### Instruction
Leaving out the pictures, reproduce each record exactly and in full.

(Beginning of Data to examine)

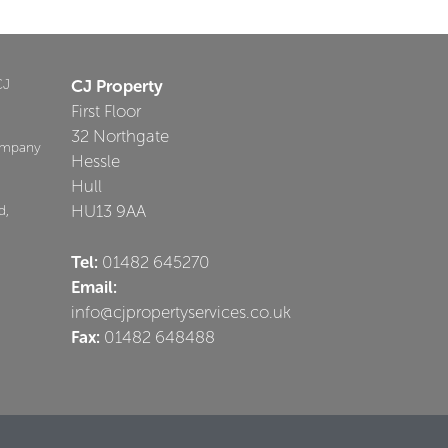
CJ
CJ Property
First Floor
32 Northgate
ompany
Hessle
Hull
HU13 9AA
d,
Tel:
01482 645270
Email:
info@cjpropertyservices.co.uk
Fax:
01482 648488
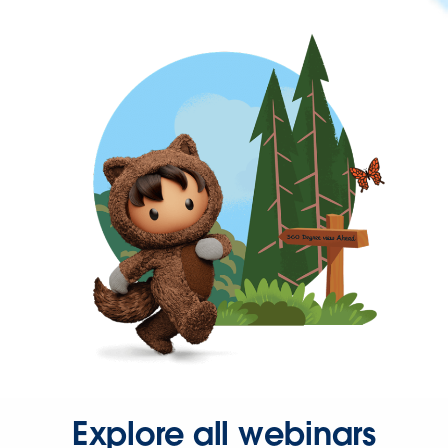
Explore all webinars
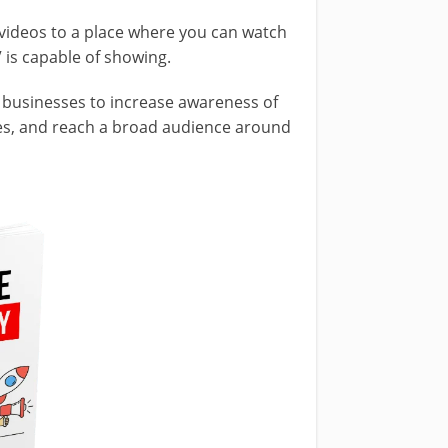
videos to a place where you can watch
 is capable of showing.
r businesses to increase awareness of
ites, and reach a broad audience around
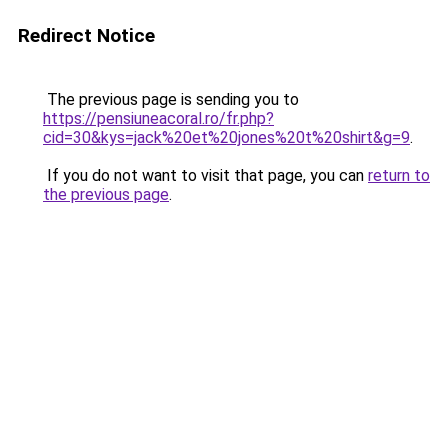
Redirect Notice
The previous page is sending you to
https://pensiuneacoral.ro/fr.php?
cid=30&kys=jack%20et%20jones%20t%20shirt&g=9
.
If you do not want to visit that page, you can
return to
the previous page
.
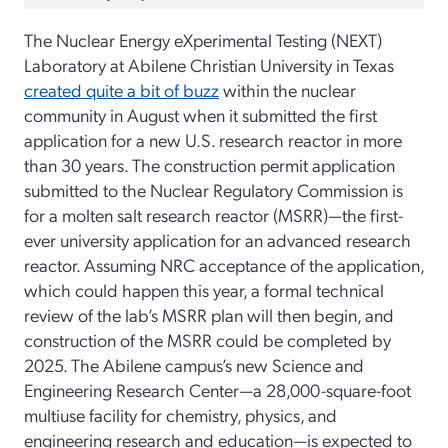
The Nuclear Energy eXperimental Testing (NEXT)
Laboratory at Abilene Christian University in Texas
created quite a bit of buzz
within the nuclear
community in August when it submitted the first
application for a new U.S. research reactor in more
than 30 years. The construction permit application
submitted to the Nuclear Regulatory Commission is
for a molten salt research reactor (MSRR)—the first-
ever university application for an advanced research
reactor. Assuming NRC acceptance of the application,
which could happen this year, a formal technical
review of the lab’s MSRR plan will then begin, and
construction of the MSRR could be completed by
2025. The Abilene campus’s new Science and
Engineering Research Center—a 28,000-square-foot
multiuse facility for chemistry, physics, and
engineering research and education—is expected to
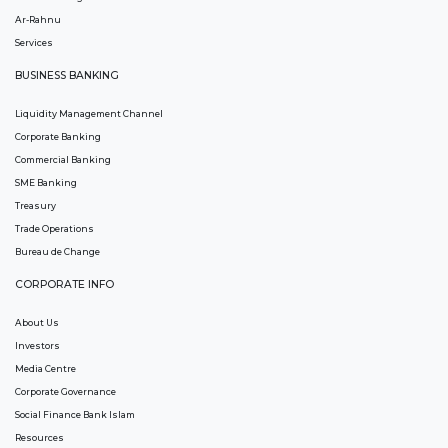
Ar-Rahnu
Services
BUSINESS BANKING
Liquidity Management Channel
Corporate Banking
Commercial Banking
SME Banking
Treasury
Trade Operations
Bureau de Change
CORPORATE INFO
About Us
Investors
Media Centre
Corporate Governance
Social Finance Bank Islam
Resources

(End of Data to examine)

### Response area
CJ
CJ Property
First Floor
32 Northgate
ompany
Hessle
Hull
HU13 9AA
d,
Tel:
01482 645270
Email:
info@cjpropertyservices.co.uk
Fax:
01482 648488
Explore all webinars
videos to a place where you can watch
 is capable of showing.
r businesses to increase awareness of
ites, and reach a broad audience around
Redirect Notice
The previous page is sending you to
https://pensiuneacoral.ro/fr.php?
cid=30&kys=jack%20et%20jones%20t%20shirt&g=9
.
If you do not want to visit that page, you can
return to
the previous page
.
The Nuclear Energy eXperimental Testing (NEXT)
Laboratory at Abilene Christian University in Texas
created quite a bit of buzz
within the nuclear
community in August when it submitted the first
application for a new U.S. research reactor in more
than 30 years. The construction permit application
submitted to the Nuclear Regulatory Commission is
for a molten salt research reactor (MSRR)—the first-
ever university application for an advanced research
reactor. Assuming NRC acceptance of the application,
which could happen this year, a formal technical
review of the lab’s MSRR plan will then begin, and
construction of the MSRR could be completed by
2025. The Abilene campus’s new Science and
Engineering Research Center—a 28,000-square-foot
multiuse facility for chemistry, physics, and
engineering research and education—is expected to
Ar-Rahnu
Services
BUSINESS BANKING
Liquidity Management Channel
Corporate Banking
Commercial Banking
SME Banking
Treasury
Trade Operations
Bureau de Change
CORPORATE INFO
About Us
Investors
Media Centre
Corporate Governance
Social Finance Bank Islam
Resources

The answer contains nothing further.